Drawbar Trailer Parking And Unloading.long

Hi people
After 15 years of artic driving I have been given a nice shiny new wagon and drag to play with!! The company I work for (marshall’s…The concrete kerb and whathave you company) like the idea that customers can have full loads ie 27tonne loads and the practabillity of a rigid delivery…Now I agree that servicing the customers need is of upmost concern but I am a little worried that health & safety and maybe the law are getting little left out in the rush to use our new tackle. The idea is that we go to a yard (say Jewson for example) that has limited access, leave our trailer in a layby and deliver the six wheeler truckload then return to the trailer and tranship the load back onto the six wheeler back into the yard tip it then collect the trailer and back home for another load…I don’t mind doing this on a building site where the trailer is “off road” but how am I fixed in law or even with the insureance company if anyone should get hurt when doing the above in a layby?? The transport manager** is having a meeting about this last? monday and is “getting back” to me. So where do I stand with maybe an unattended trailer and trans shipping a load (with hiab) in a layby. I dont want to wait till plod turns up to find out the answer :frowning:

I would say that if the lay by is where anyone can get within your working area, it is unsafe, but if you have enough space around you and can control what happens within your working area you would be ok…A building site can be just as hazardous as any other place to transship your load, as there can be a lot going on around you that you have no control over.
This is however only my personal opinion :open_mouth:

trev4106:
Hi people
After 15 years of artic driving I have been given a nice shiny new wagon and drag to play with!! The company I work for (marshall’s…The concrete kerb and whathave you company) like the idea that customers can have full loads ie 27tonne loads and the practabillity of a rigid delivery…Now I agree that servicing the customers need is of upmost concern but I am a little worried that health & safety and maybe the law are getting little left out in the rush to use our new tackle. The idea is that we go to a yard (say Jewson for example) that has limited access, leave our trailer in a layby and deliver the six wheeler truckload then return to the trailer and tranship the load back onto the six wheeler back into the yard tip it then collect the trailer and back home for another load…I don’t mind doing this on a building site where the trailer is “off road” but how am I fixed in law or even with the insureance company if anyone should get hurt when doing the above in a layby?? The transport manager** is having a meeting about this last? monday and is “getting back” to me. So where do I stand with maybe an unattended trailer and trans shipping a load (with hiab) in a layby. I dont want to wait till plod turns up to find out the answer :frowning:

Nothing changes,same old arguments even now.

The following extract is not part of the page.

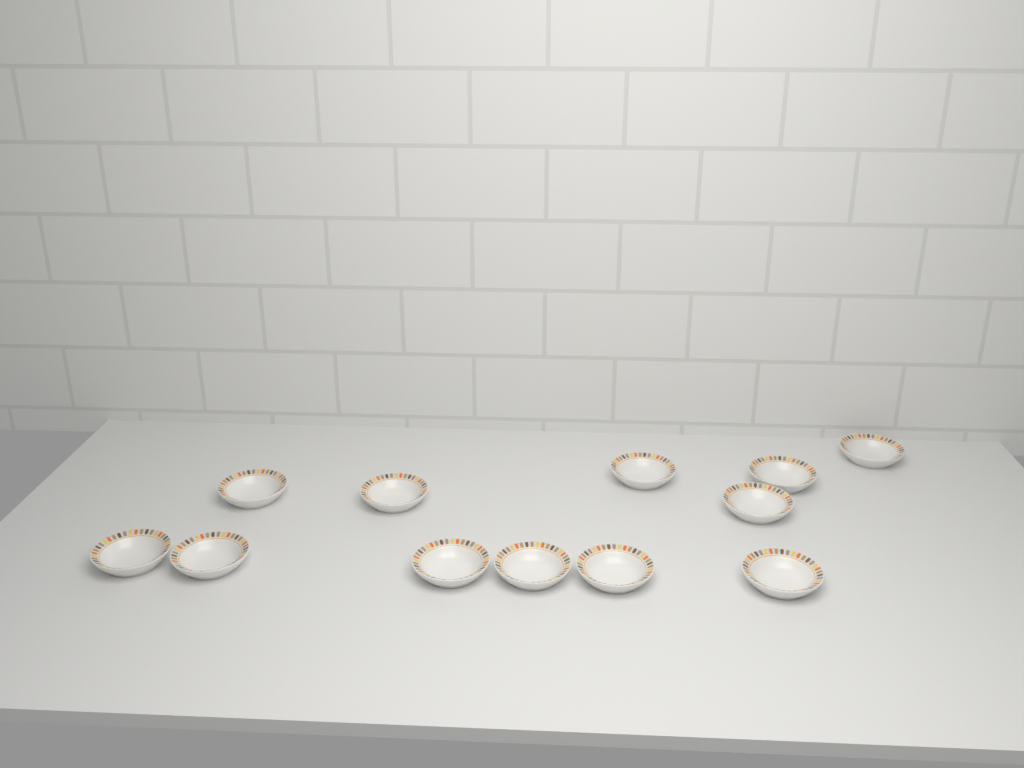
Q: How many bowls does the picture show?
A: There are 12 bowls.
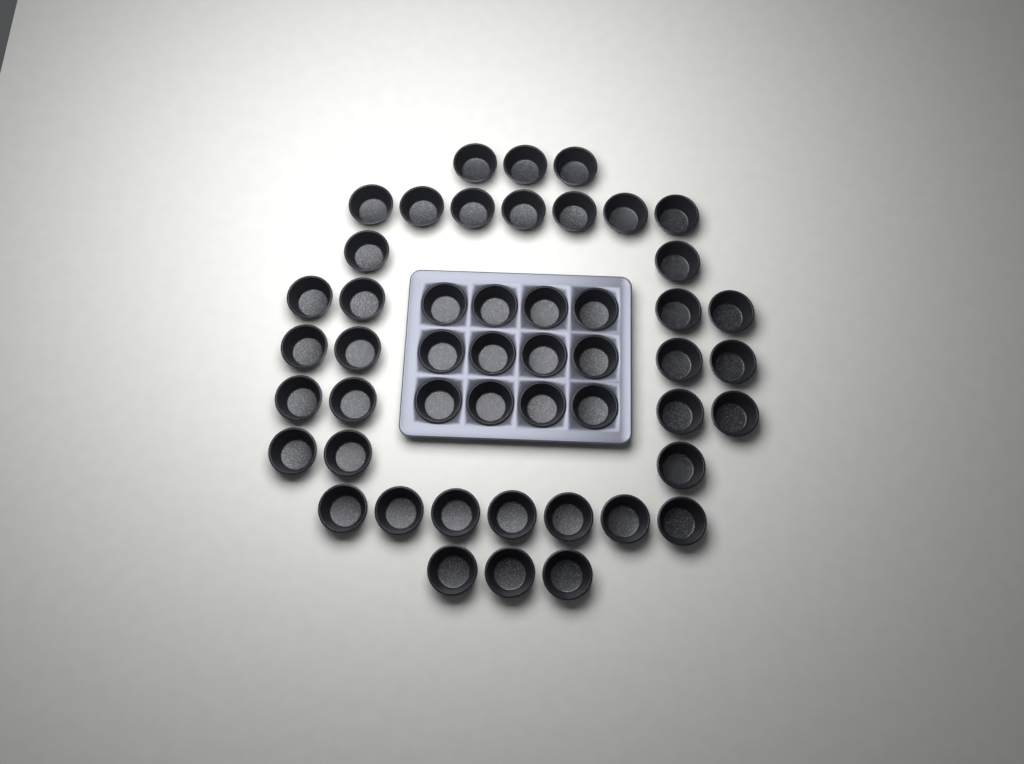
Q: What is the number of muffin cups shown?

Holy thread resurrection batman :open_mouth:

I wonder if his transport manager has got back to him yet? I doubt it :smiling_imp:

trev4106:
The idea is that we go to a yard (say Jewson for example) that has limited access, leave our trailer in a layby and deliver the six wheeler truckload then return to the trailer and tranship the load back onto the six wheeler back into the yard tip it then collect the trailer and back home for another load…I don’t mind doing this on a building site where the trailer is “off road” but how am I fixed in law or even with the insureance company if anyone should get hurt when doing the above in a layby?? The transport manager** is having a meeting about this last? monday and is “getting back” to me. So where do I stand with maybe an unattended trailer and trans shipping a load (with hiab) in a layby. I dont want to wait till plod turns up to find out the answer :frowning:

I used to drive a drag for Canute, more trouble than its worth !!!
If you can stay on an artic…do so.
You will find that you get sent to nothing but ‘rigid’ sites & a vast majority will be ‘drop trailer’ tips, put it this way…
You turn up at a site & cannot get it all in, have to leave the trailer somewhere (possibly miles away), then have to run the wagon in, tip, back to the trailer, tranship [ I turned up at a site in Sheffield once, couldnt get the trailer in so wanted to drop trailer across the road, tranship & take it all in at once, site agent was having none of it, told me I had to have a written risk assesment & a written method statement!!, the closest place I could have left the trailer was 2 or 3 miles away…[zb] to that!..he didnt get his blocks!]…It may be a novelty for a week but you will soon wish you hadnt touched a drag.
You get the usual " we’ve had bigger lorries than that in here"…my drag was 18 metres, they dont get much longer!, the front end was 11 metres but the rear axle was a lift so everything behind the 2nd axle was tailswing (makes it interesting trying to get in rigid sites…8 wheelers have far more traction too, 6 wheelers with a lift axle sit there spinning even with the diff lock in).
Pushing them backwards is fun too, very seldom you can get it in without at least one shunt no matter how good you are…talk about Caravan Club!!

If you need to change letters to get past the word censor, that is a clue it isn’t allowed :smiley: . Simon

Drags are longer than an artic, and bend in the most unpredictable ways. It sounds like a duff job to me.